The sightings: Though the tabloids tell us that Gerard Butler has been by, we only saw Frankie Delgado, Brody Jenner's little buddy on The Hills. Uh no, we didn't ask for his autograph.

The visuals: Designer Tony Schubert of Event Eleven (the event firm behind Milla Jovovich's wedding, Ketchup restaurant's decor and the Catwoman premiere party) transformed the dimly-lit space into his version of a low-key rabbit hole. Nothing strays far from the Alice and Wonderland theme, with oddly skewed wall hangings, intricately crafted indoor topiaries and a glass case full of the pocket watches and decanters likely found on a Mad Hatter's nightstand. But instead of the psychedelic visuals one would expect from Alice's over-the-top tale, this club looks relatively tame. Minus the bunches of mushrooms sprouting from the ceiling, of course.

The dress code: If Wonderland were a gender war, the guys would come out on top. Think plaid button downs, dark, slim jeans and Converse, paired with of-the-moment nerd glasses and a cleanly shaven baby face. If you own a leather hoodie, break it out and fit right in. And if you've always dreamed of being a mad hatter, now is your chance-- when we stopped by, more guys than not were sporting their coziest wool skullcap. While the dudes are decidedly young Hollywood, the ladies are a bit harder to pin down. We spotted Nylon readers in cut-offs, wispy tanks and grunge boots. While other bleached-blonde beauties donned their favorite Forever 21 rayon masterpiece and the heels they likely wore to their prom. If you happen to have a stack of cheap bangle bracelets laying around, add them to your outfit to fit in with the masses. And when choosing a handbag, be sure to grab whatever you wore three years ago-- we counted four Marc Jacobs Stam bags, more than we've ever seen outside his boutique.

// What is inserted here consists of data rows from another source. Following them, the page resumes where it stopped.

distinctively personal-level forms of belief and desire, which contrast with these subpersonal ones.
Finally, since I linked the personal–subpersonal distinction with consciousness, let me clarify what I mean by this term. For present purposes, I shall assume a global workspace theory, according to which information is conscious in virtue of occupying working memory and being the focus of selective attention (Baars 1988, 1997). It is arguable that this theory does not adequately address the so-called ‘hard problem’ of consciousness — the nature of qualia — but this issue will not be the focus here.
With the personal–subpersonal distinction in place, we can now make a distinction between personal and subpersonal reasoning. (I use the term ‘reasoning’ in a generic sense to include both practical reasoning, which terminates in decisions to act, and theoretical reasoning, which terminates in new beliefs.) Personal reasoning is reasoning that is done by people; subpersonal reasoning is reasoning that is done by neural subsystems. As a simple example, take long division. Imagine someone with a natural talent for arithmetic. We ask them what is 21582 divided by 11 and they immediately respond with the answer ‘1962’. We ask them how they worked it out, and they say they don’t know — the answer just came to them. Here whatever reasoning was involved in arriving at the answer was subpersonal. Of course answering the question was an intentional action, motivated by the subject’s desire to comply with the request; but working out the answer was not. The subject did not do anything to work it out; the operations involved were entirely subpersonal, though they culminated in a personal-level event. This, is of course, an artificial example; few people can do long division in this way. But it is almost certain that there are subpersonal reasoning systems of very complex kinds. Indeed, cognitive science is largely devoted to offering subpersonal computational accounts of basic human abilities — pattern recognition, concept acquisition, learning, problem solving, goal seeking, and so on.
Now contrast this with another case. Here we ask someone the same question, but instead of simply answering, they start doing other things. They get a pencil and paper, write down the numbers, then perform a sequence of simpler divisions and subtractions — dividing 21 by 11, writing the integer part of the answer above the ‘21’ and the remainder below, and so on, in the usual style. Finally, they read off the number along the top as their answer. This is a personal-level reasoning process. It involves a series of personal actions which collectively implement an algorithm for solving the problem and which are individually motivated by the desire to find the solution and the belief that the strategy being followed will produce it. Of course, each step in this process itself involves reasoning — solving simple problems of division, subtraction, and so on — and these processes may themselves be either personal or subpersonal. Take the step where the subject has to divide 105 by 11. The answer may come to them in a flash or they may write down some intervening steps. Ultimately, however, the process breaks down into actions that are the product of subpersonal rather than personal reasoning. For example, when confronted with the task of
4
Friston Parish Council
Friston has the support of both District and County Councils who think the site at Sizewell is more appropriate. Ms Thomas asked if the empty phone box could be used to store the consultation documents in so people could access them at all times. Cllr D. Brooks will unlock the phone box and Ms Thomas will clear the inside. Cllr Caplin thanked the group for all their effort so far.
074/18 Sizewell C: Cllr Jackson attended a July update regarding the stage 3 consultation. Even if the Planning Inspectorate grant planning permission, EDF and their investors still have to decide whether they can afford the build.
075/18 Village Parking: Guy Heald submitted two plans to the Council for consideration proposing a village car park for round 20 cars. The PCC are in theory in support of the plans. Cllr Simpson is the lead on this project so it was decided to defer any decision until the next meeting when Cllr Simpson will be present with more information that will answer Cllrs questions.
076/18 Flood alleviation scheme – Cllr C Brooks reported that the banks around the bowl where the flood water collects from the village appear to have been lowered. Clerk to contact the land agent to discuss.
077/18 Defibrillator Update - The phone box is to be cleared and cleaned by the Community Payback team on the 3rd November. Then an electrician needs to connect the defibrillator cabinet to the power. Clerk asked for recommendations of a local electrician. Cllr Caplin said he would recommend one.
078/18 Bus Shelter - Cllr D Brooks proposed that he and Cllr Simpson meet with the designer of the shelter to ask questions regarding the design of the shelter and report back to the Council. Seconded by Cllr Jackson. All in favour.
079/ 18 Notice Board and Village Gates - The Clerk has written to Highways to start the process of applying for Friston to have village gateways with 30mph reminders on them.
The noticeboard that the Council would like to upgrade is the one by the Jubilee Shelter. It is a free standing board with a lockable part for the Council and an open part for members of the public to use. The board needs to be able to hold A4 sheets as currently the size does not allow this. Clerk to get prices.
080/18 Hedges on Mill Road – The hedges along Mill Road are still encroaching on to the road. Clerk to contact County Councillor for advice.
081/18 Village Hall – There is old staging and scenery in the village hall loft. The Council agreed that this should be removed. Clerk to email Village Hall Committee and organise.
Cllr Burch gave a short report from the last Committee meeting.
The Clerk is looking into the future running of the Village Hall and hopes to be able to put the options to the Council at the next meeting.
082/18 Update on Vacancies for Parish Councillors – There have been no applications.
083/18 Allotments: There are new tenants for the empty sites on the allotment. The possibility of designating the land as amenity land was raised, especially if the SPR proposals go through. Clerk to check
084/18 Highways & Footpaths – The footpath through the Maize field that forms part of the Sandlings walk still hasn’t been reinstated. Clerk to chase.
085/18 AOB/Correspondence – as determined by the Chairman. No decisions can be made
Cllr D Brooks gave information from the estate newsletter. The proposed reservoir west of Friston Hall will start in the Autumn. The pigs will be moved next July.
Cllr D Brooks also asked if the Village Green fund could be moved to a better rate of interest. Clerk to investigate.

The hot seat: The most action happens by the group of booths that circle a small, makeshift dance floor in front of the DJ post. But to get in on said action without having a table is like trying to speed on the 405 during rush hour. If you're smart, you'll stay away from the area entirely. High rollers are better off at one of the more spacious tables lining the club's left side, a non-crowded crevice that also gives standers space to breathe. But a small, secluded group of oversized leather chairs to the immediate right of the entrance was by far our favorite place to park. The fellow firing up a doobie on the next chair over seemed to be into it, too.

The drink: Since Alice in Wonderland reads like one big acid trip, we expected a selection of strong, exotically-mixed drinks that would turn us into Tweedledum after just one sip. What we got instead was an extensive menu of creatively-named libations that didn't pack a very innovative punch. A Mad Hatter ($12) is merely a dirty martini in disguise while a Rabbit Hole ($12) is a cleverly named mojito. A bright spot does exist in a Red Queen ($12), a sweet concoction of Tanquery, triple sec, lime, cranberry and pineapple juices and a splash of champagne. But if you really aim to end your night with slurred words and humiliating text messages, try a Tweedledee ($12), a simple shot of Jack and a beer.

The door: Like any proper Hollywood hot spot, you'll be waiting in line unless you have an "in." Steve the Bouncer, who you'll recognize by his bitchin' newsboy cap, is not easily amused and doesn't care to converse unless you look like a Playmate. Even if you happen to be on the list. Our advice? Grin like a cheshire cat, wear your highest-grade push-up bra and pray.

The parking: Tonight's $10 valet could be tomorrow's $10 lunch, so we circled the busy Hollywood block multiple times before finally ceding to the pay-parking Nazis. Instead of valet we opted for the $7 lot in the strip mall next door, which left just enough moola for tomorrow's iced tea.